Document segment:

Action Prediction — Reference

The Action Prediction model estimates the probability that each customer will perform a specific action — for example making a purchase, renewing a contract, or subscribing to a newsletter. It is a predictive model and outputs a probability score (0–1) per user.

Input data: see AI Model Data Requirements → Action Prediction for the User/Event table requirements and minimum data volumes.

Key concepts

Targets — defined using filters for positive, negative, and unknown outcomes. Filters can be based on User tables (e.g. deal_stage = Won) or Event tables (e.g. Checkout Completed).
Features — must come from User tables. To use event-derived signals (behavioural, transactional), pre-aggregate them into user-level fields first — the Fields Builder can do this for you.
Output — predictions are written to a dedicated table linked to bpp_user_id, refreshed on the daily schedule.

Problems and tasks:
• 1. In the action prediction reference, which kind of table must features come from?
• 2. Pick up the action prediction reference after its last line and write the section that comes next.

Material supplied:
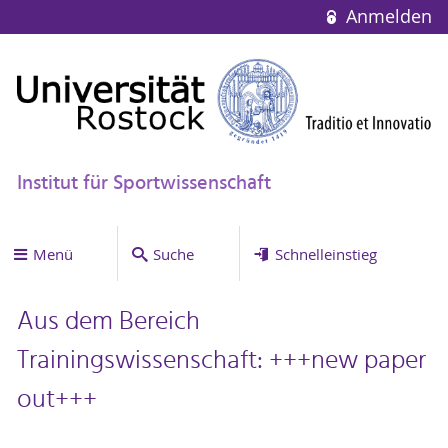
Anmelden
Institut für Sportwissenschaft
Menü
Suche
Schnelleinstieg
Aus dem Bereich
Trainingswissenschaft: +++new paper
out+++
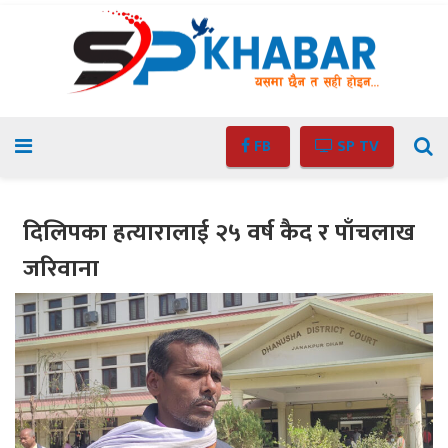
FB
SP TV
दिलिपका हत्यारालाई २५ वर्ष कैद र पाँचलाख
जरिवाना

Activity answers:
• 1. Features must come from User tables.

• 2.
JSON configuration reference

Field	Type	Description	Example / best practice
`train`	STRING	Training mode. Usually `"auto"`.	`"auto"`
`client`	STRING	Client/project identifier.	`"ExampleClient"`
`data_src.region`	STRING	Cloud region of the dataset (auto-populated).	`"europe-west8"`
`data_src.features`	OBJECT	Tables and columns used as features. User tables only.	`"users_bpp": ["plan_quantity", "browser", "pageviews_last_30d"]`
`dataset_id`	STRING	BigQuery dataset ID (auto-populated).	`"bpp_tables"`
`project_id`	STRING	GCP project ID (auto-populated).	`"example-bi-data"`
`filter_positive`	OBJECT	Filters defining positive cases (action performed).	`deal_stage IN (Won, Renew)`
`filter_negative`	OBJECT	Filters defining negative cases (action not performed).	`deal_stage IN (Lost, Churn)`
`filter_unknown`	OBJECT	Filters to exclude ambiguous cases from training.	Users still in "Negotiation"
`action_name`	STRING	Name of the modelled action.	`"purchase"`, `"renewal"`
`bucket_name`	STRING	Cloud Storage bucket for intermediate artifacts (auto-populated).	`"bpp_models"`
`train_preset`	STRING	Training quality preset.	`"medium_quality"`, `"high_quality"`
`train_test_split`	FLOAT	Ratio of data used for the test set.	`0.2`
`level_score_top_k`	INT	Number of score levels for probability buckets.	`10`
`feature_max_pvalue`	FLOAT	Feature-selection threshold. Lower = stricter.	`0.1`
`fail_on_model_not_found`	BOOL	Stop execution if no suitable model is found.	`true`

Each filter object has the shape { "filters": [ { "field", "table", "value", "data_type", "comparison_operator" } ], "operator": "AND" | "OR" }.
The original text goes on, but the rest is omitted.